• _Exercise aim_: Which lines in the entries below contain the string "este"? Show each of them in full.

• _Data extract_:
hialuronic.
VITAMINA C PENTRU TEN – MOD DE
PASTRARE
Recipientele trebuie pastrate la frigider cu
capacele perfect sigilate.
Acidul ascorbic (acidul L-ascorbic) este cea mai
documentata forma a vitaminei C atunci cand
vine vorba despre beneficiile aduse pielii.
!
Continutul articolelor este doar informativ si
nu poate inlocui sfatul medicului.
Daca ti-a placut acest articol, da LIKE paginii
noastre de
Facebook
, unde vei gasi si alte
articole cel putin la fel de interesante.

• _Task answer_:
Acidul ascorbic (acidul L-ascorbic) este cea mai
Continutul articolelor este doar informativ si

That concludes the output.